STUDY QUESTIONS =
• a. Answer these questions from the NetApp AIPod Mini deployment page:
(i) Which operating system do the Xeon servers run?
(ii) Which component handles storage orchestration?
(iii) Which version of Enterprise RAG does the guide deploy?
• b. Give the part of the entries that opens with their first line and closes with the line containing "ikke skrive EØS-notater" as a JSON list of strings, one string per line, with blank lines left out.

*** Opening of PROVIDED TEXT ***

Skip to main content
NetApp artificial intelligence solutions

NetApp AIPod Mini for ERAG - Deployment Steps

Contributors Arpitamahajan01

This paper provides a comprehensive, step-by-step guide for deploying NetApp AIPod Mini for Enterprise RAG(ERAG) 2.0. It covers end-to-end installation and configuration of all core components, including the Kubernetes platform, NetApp Trident for storage orchestration, and the ERAG 2.0 stack using ansible playbooks. In addition to the deployment workflow, the document includes a dedicated troubleshooting guide that captures common issues encountered during installation, their root causes, and recommended resolutions to support a smooth and reliable deployment experience.

Intel Logo

Sathish Thyagarajan, Michael Oglesby, Arpita Mahajan NetApp

Assumptions:

  • The deployment user has sufficient permissions to create namespace and install Helm charts.

  • The Xeon servers run Ubuntu 22.04.

*** Close of PROVIDED TEXT ***
*** Opening of DATA TO EXAMINE ***

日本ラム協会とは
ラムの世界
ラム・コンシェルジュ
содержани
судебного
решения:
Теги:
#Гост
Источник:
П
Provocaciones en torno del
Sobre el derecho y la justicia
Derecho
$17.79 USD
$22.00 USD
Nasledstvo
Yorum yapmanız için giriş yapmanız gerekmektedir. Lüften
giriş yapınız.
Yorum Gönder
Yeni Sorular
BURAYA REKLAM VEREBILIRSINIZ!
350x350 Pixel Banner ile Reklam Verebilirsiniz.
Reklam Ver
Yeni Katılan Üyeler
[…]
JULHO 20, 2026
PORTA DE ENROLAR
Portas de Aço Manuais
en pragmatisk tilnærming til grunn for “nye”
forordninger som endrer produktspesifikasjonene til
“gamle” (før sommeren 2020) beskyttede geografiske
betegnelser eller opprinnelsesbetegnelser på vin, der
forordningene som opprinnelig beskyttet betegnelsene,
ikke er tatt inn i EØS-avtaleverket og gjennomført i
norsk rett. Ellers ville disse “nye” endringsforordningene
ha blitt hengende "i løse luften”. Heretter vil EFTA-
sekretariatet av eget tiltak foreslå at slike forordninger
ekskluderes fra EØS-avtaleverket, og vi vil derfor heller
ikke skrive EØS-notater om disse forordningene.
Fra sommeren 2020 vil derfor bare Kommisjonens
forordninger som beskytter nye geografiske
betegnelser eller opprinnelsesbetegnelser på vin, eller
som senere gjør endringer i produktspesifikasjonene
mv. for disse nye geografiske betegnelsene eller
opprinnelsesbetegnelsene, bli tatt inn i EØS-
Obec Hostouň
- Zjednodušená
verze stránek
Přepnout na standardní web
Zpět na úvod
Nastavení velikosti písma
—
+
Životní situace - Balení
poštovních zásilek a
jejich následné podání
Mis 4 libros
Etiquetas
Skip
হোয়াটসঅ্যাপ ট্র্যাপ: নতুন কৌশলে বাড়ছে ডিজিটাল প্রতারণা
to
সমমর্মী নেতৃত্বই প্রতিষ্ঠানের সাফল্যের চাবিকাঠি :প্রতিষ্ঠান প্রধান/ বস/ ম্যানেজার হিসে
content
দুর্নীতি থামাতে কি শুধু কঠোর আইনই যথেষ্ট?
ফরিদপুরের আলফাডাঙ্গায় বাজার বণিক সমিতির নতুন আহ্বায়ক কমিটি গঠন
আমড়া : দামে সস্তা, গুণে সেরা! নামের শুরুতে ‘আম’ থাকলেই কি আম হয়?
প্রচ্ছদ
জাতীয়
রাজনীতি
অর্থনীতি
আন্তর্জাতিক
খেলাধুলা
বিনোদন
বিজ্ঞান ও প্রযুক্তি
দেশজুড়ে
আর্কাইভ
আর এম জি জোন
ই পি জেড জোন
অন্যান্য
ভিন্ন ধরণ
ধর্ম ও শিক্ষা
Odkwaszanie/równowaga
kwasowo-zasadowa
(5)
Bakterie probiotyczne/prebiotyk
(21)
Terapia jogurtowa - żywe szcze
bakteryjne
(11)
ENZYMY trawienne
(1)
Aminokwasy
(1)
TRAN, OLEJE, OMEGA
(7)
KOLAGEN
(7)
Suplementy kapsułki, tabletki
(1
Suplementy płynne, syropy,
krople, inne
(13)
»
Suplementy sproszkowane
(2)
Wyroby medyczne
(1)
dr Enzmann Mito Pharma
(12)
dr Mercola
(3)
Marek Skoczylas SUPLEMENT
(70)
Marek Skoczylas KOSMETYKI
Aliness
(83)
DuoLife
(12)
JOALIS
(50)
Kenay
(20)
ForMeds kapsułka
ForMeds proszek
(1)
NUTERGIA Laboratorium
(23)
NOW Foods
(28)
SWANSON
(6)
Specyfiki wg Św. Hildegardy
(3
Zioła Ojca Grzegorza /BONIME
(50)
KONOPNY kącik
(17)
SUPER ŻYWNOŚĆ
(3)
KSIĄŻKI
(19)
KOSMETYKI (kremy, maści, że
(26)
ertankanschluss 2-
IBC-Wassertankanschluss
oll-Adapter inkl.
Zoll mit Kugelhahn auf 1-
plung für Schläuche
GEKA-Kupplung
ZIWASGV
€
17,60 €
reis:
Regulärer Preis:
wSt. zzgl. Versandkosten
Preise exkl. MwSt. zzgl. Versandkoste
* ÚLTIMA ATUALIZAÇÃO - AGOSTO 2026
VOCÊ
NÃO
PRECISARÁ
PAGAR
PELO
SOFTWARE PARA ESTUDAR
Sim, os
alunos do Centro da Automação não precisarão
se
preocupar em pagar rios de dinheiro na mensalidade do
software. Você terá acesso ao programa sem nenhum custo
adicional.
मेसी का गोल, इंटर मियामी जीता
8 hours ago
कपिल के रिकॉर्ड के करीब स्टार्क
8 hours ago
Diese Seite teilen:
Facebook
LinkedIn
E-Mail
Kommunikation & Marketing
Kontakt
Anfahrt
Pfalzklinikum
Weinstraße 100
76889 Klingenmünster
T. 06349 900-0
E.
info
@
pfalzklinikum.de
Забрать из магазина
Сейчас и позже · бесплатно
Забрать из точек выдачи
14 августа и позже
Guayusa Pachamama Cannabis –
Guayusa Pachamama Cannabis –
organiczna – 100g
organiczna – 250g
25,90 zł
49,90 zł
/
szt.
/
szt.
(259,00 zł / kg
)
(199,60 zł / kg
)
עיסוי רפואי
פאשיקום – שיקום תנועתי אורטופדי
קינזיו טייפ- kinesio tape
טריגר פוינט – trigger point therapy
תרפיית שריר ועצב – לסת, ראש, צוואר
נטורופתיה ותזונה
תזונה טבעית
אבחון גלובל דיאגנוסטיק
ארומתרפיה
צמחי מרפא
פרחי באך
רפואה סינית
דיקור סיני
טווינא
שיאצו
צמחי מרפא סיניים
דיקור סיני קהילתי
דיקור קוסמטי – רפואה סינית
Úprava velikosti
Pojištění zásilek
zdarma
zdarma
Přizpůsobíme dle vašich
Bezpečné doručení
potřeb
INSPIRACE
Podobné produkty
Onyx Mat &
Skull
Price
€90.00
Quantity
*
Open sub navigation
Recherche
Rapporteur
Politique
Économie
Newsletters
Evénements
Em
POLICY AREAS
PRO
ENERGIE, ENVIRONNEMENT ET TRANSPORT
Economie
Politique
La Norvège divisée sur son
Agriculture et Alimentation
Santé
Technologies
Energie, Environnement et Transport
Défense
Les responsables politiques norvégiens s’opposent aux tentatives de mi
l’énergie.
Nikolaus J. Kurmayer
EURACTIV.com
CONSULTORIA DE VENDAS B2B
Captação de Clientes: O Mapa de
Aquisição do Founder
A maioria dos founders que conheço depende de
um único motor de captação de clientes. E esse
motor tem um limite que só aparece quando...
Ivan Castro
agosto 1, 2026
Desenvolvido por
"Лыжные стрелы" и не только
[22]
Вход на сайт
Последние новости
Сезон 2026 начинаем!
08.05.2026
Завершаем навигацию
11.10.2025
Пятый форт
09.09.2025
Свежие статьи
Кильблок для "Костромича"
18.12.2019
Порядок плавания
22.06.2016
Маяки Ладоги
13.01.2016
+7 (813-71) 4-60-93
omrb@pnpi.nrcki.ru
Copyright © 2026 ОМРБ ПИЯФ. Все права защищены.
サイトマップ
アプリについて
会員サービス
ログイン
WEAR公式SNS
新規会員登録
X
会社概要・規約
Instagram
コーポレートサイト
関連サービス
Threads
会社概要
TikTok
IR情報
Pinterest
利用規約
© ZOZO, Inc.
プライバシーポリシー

*** Close of DATA TO EXAMINE ***

OUTPUTS BY TASK =
• a.
(i) Ubuntu 22.04.
(ii) NetApp Trident.
(iii) ERAG 2.0.

• b.
[
  "日本ラム協会とは",
  "ラムの世界",
  "ラム・コンシェルジュ",
  "содержани",
  "судебного",
  "решения:",
  "Теги:",
  "#Гост",
  "Источник:",
  "П",
  "Provocaciones en torno del",
  "Sobre el derecho y la justicia",
  "Derecho",
  "$17.79 USD",
  "$22.00 USD",
  "Nasledstvo",
  "Yorum yapmanız için giriş yapmanız gerekmektedir. Lüften",
  "giriş yapınız.",
  "Yorum Gönder",
  "Yeni Sorular",
  "BURAYA REKLAM VEREBILIRSINIZ!",
  "350x350 Pixel Banner ile Reklam Verebilirsiniz.",
  "Reklam Ver",
  "Yeni Katılan Üyeler",
  "[…]",
  "JULHO 20, 2026",
  "PORTA DE ENROLAR",
  "Portas de Aço Manuais",
  "en pragmatisk tilnærming til grunn for “nye”",
  "forordninger som endrer produktspesifikasjonene til",
  "“gamle” (før sommeren 2020) beskyttede geografiske",
  "betegnelser eller opprinnelsesbetegnelser på vin, der",
  "forordningene som opprinnelig beskyttet betegnelsene,",
  "ikke er tatt inn i EØS-avtaleverket og gjennomført i",
  "norsk rett. Ellers ville disse “nye” endringsforordningene",
  "ha blitt hengende \"i løse luften”. Heretter vil EFTA-",
  "sekretariatet av eget tiltak foreslå at slike forordninger",
  "ekskluderes fra EØS-avtaleverket, og vi vil derfor heller",
  "ikke skrive EØS-notater om disse forordningene."
]